I’ve been away a long time, I know. I still don’t know exactly what to do with this space or my other blog. I’m just not in a super share-y place these days (years?), at least not where baby J is concerned.
(That said, I made some real connections with some of you out there and seeing as I’m so infrequently here, I’d like to ask those of you who still read this, who feel connected with me still and feel so inclined, to please email me so we can keep in touch, or find me on FB if we’ve emailed in the past and you have my full name. Not on a blog is where I (not terribly often, I’ll admit, but sometimes) share updates on how she’s doing. But I will say this, she’s flippin’ gorgeous. And the greatest joy. But I worry all. the. time.)
Okay. Formalities out of the way, I’m back today because this is a space dedicated to trying to make a baby and all the ups and downs that go along with that pursuit. Lately, the thought of a number two has crossed my mind a few times. Specifically, a boy number two. Given the whole gender craziness we went through with J, DH and I both have this sense of loss. The moment we found out J was a girl, we were both given this mind-blowingly AMAZING gift, but we also lost this boy we had been dreaming of, bonding with, picturing. Loving.

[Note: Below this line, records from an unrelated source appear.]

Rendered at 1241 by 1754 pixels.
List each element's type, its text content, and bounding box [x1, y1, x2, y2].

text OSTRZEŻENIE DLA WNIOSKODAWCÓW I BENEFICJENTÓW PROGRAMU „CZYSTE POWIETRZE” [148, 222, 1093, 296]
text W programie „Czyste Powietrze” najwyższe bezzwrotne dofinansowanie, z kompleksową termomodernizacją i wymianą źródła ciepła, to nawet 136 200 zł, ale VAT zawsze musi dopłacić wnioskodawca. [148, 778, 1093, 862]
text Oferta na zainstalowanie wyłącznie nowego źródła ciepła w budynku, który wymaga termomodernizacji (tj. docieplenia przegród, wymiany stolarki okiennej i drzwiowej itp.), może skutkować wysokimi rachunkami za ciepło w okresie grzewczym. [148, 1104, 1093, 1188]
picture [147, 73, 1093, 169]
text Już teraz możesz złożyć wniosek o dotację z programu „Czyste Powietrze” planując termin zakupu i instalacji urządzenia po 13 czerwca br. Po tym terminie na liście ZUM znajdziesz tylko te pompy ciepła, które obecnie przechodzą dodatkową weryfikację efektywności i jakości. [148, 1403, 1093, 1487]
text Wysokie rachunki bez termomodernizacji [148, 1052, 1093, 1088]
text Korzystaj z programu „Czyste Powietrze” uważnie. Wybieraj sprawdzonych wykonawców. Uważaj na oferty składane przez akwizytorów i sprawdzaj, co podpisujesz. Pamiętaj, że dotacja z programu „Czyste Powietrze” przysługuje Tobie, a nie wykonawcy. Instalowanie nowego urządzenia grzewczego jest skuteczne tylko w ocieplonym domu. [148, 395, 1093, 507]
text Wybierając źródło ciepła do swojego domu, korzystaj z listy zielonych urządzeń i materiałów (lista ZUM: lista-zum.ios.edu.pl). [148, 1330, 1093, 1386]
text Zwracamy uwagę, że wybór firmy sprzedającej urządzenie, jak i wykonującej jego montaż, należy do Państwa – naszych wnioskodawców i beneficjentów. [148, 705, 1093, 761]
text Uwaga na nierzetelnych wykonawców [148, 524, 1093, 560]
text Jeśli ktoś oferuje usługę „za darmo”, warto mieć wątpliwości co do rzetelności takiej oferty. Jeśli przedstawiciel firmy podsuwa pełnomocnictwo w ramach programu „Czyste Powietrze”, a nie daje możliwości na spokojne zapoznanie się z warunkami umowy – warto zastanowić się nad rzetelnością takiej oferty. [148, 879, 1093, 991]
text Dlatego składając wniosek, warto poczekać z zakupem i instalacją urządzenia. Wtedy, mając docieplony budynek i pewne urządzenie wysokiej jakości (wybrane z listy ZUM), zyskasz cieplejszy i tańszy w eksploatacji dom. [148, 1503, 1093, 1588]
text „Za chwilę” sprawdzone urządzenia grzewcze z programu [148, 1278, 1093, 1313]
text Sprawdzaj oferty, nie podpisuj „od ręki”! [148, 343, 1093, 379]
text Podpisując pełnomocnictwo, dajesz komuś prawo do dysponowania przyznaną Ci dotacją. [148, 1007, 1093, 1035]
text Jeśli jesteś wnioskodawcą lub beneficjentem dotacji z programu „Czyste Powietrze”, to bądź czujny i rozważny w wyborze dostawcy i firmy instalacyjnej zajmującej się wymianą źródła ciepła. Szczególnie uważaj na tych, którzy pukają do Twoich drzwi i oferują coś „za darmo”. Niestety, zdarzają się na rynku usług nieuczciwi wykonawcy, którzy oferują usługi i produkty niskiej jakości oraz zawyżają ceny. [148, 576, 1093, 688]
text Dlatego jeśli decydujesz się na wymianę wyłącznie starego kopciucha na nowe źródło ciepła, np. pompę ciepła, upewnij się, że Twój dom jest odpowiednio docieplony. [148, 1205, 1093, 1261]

In a strange way I feel like we’re owed our boy. That’s crazy I know but it’s a feeling I can’t shake.
Some ladies out there who were roughly “cycling” around the same time as me are already thinking of or in some cases are pursuing or already pregnant with their next little one(s). I regard this with this whole mix of emotions. On the one hand, I’m jealous. Jealous that they’re there, and they’re confident, and they’re doing it. Also? I’m scared. Because as much as I want it, I don’t know if it’s the right time. I don’t know if I’m ready to share my body. I don’t know if I could handle another traumatic pregnancy, and birth, and infancy. And I think you always risk that, every time a baby is made. And then there’s the big thing.
Which is, a not-so-insignificant part of me is terrified that IVF is to blame for everything that went wrong with my pregnancy and J’s health. Maybe that’s unfair to say, maybe that same part of me is just looking for something to blame or just to make some sense of it all. But I didn’t have any of the main risk factors for pre-eclampsia or gastroschisis. Except IVF. Which sucks because, there’d be no J without IVF, I’m painfully aware of that. But I’m terrified that if we did it again, we’d face the same or some other struggle as a result.
In my darkest thoughts, I’ve always worried that we forced the issue with J. We MADE Mother Nature give us a baby where maybe she wasn’t ready to, or ever going to. And so, we paid a price. WRONG, I know. Effed up. But these are thoughts in my head sometimes.
And then I think of all the healthy babies born as a result of IVF. I wonder if any of our embryos are destined for a breathing existence on this earth, outside of their cold frozen little petri dish or glass vial or whatever they’re in. Do we owe them something? Now that we’ve created them? Or would it be better to try on our own, just try, because who knows? Maybe? Before we tumble down that path again.
Can we even get pregnant on our own? The curse of the unexplained. We did once, unsuccessfully, a long time ago. Will our new insurance even cover infertility? Another dark curtain I’ve yet to pull back.
More importantly, are we ready. Sometimes we think all the struggles with J would go by much faster if we had something else to focus on, something positive. Or would that intensify the whole thing. Make it that much harder? Is it unfair to her to make another baby right now? Is it unfair to not?
J is nine months old today. Things are not where I thought they’d be by now, with her health I mean, but I’m making my peace with that, or at least desperately trying. When she turns one is when we might get serious about all this but clearly, many things need to be figured out, sorted through, dredged into the light and dealt with before that can happen. But the first step is figuring out what those demons are. And that’s what I’ve always adored about IF blogging.
So if you’re still there, thanks for listening.